Outros especialistas reforçam essa ideia. A OMS (Organização Mundial da Saúde) não comentou os dois casos europeus, mas citou o exemplo de Hong Kong para reforçar o pedido de cautela. “Não precisamos tirar conclusões precipitadas, mesmo que este seja o primeiro caso de reinfecção documentado”, disse Maria Van Kerkhove, médica à frente da organização no combate ao coronavírus.

PERGUNTAS E RESPOSTAS

O relato desse caso pode significar que uma possível reinfecção será mais branda do que a primeira?

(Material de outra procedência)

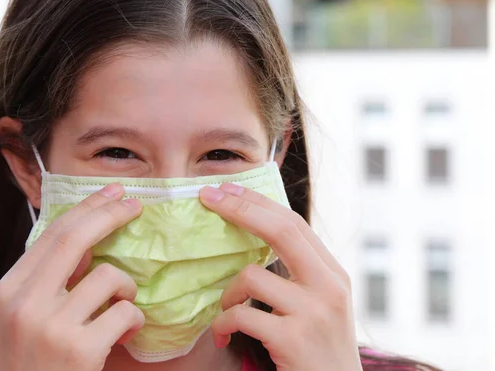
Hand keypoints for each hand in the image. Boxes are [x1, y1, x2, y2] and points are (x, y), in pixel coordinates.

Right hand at [0, 183, 144, 370]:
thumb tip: (89, 242)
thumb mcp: (24, 318)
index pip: (53, 233)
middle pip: (76, 238)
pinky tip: (123, 337)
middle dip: (111, 214)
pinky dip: (133, 320)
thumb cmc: (32, 363)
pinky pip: (126, 312)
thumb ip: (48, 280)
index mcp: (8, 290)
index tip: (112, 193)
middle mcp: (24, 303)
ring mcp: (51, 326)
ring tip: (121, 310)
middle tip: (136, 205)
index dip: (88, 208)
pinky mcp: (79, 349)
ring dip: (127, 290)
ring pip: (111, 277)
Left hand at [200, 184, 361, 370]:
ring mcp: (313, 313)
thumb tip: (256, 237)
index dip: (258, 203)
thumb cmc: (319, 350)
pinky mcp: (293, 339)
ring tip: (226, 312)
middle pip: (281, 230)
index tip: (227, 190)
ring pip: (251, 277)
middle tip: (208, 198)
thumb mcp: (320, 304)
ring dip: (227, 294)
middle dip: (239, 209)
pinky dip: (223, 322)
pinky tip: (223, 334)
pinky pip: (241, 315)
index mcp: (333, 274)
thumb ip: (299, 273)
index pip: (294, 223)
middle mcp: (329, 287)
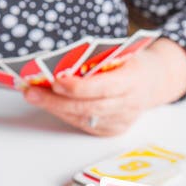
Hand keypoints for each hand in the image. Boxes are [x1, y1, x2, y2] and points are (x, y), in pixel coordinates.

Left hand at [23, 38, 185, 135]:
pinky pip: (83, 124)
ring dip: (55, 107)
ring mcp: (120, 121)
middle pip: (88, 108)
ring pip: (82, 118)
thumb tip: (59, 65)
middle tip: (32, 92)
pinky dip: (64, 114)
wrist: (152, 83)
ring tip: (33, 96)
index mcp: (133, 80)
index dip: (79, 87)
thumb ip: (97, 60)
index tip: (56, 81)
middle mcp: (128, 105)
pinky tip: (49, 104)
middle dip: (57, 100)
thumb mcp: (119, 54)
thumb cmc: (129, 63)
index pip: (104, 88)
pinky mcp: (110, 131)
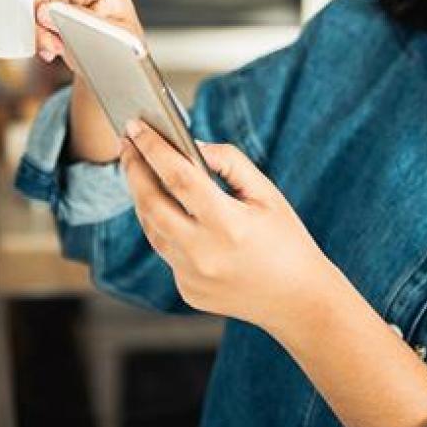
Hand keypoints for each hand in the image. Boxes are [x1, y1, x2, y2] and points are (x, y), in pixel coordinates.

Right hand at [27, 0, 144, 67]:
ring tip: (57, 46)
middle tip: (50, 33)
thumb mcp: (113, 33)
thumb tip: (45, 11)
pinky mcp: (49, 11)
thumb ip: (82, 20)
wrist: (116, 63)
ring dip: (38, 29)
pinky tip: (52, 47)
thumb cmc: (122, 41)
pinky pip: (29, 19)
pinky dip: (36, 37)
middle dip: (39, 9)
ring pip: (31, 3)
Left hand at [118, 119, 339, 333]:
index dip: (153, 149)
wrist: (299, 300)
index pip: (178, 177)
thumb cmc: (287, 240)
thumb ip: (229, 162)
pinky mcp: (188, 291)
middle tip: (127, 143)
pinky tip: (166, 209)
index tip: (135, 126)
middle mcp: (204, 253)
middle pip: (151, 204)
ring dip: (143, 198)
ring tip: (139, 170)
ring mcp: (192, 276)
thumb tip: (192, 145)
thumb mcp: (267, 194)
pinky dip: (165, 227)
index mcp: (229, 225)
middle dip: (134, 169)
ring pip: (153, 229)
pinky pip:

Sim. Para os autores do artigo é provável que a segunda infecção do paciente de Hong Kong tenha sido assintomática devido a uma pequena quantidade de anticorpos residuais. Estudos têm mostrado que uma infecção pelo novo coronavírus produz células de memória imunológica em grande parte dos casos. Assim, quando o vírus entra em contato com o corpo novamente, o organismo consegue produzir defesas mais rapidamente para controlar o patógeno.

O que significam linhagens diferentes? São versões diferentes do mesmo vírus por causa de mutações?

Sim, os vírus passam por diversas mutações. Um estudo publicado em julho na revista Cell mostrou que o novo coronavírus já apresenta várias mutações na proteína em forma de espinho que o reveste e que ele usa para infectar células humanas. Algumas dessas mutações estariam tornando o vírus mais sensível ou mais resistente aos anticorpos neutralizantes conhecidos.

O fato de uma pessoa ter se contaminado duas vezes com duas versões do vírus pode significar que serão necessárias diferentes versões de uma futura vacina, assim como ocorre no caso da gripe?

Sim. Os pesquisadores de Hong Kong afirmam que é possível que uma vacina contra o Sars-Cov-2 pode não proteger para o resto da vida. Assim, novas doses e atualizações poderiam ser necessárias. Os cientistas defendem que estudos com a vacina devem incluir pessoas que já tiveram a Covid-19 e que a aplicação da imunização deve ser considerada para os ex-pacientes da doença também.

Nessa segunda infecção o coronavírus é igualmente transmissível?

Os cientistas de Hong Kong não investigaram se o vírus que causou a segunda infecção é mais transmissível do que outros.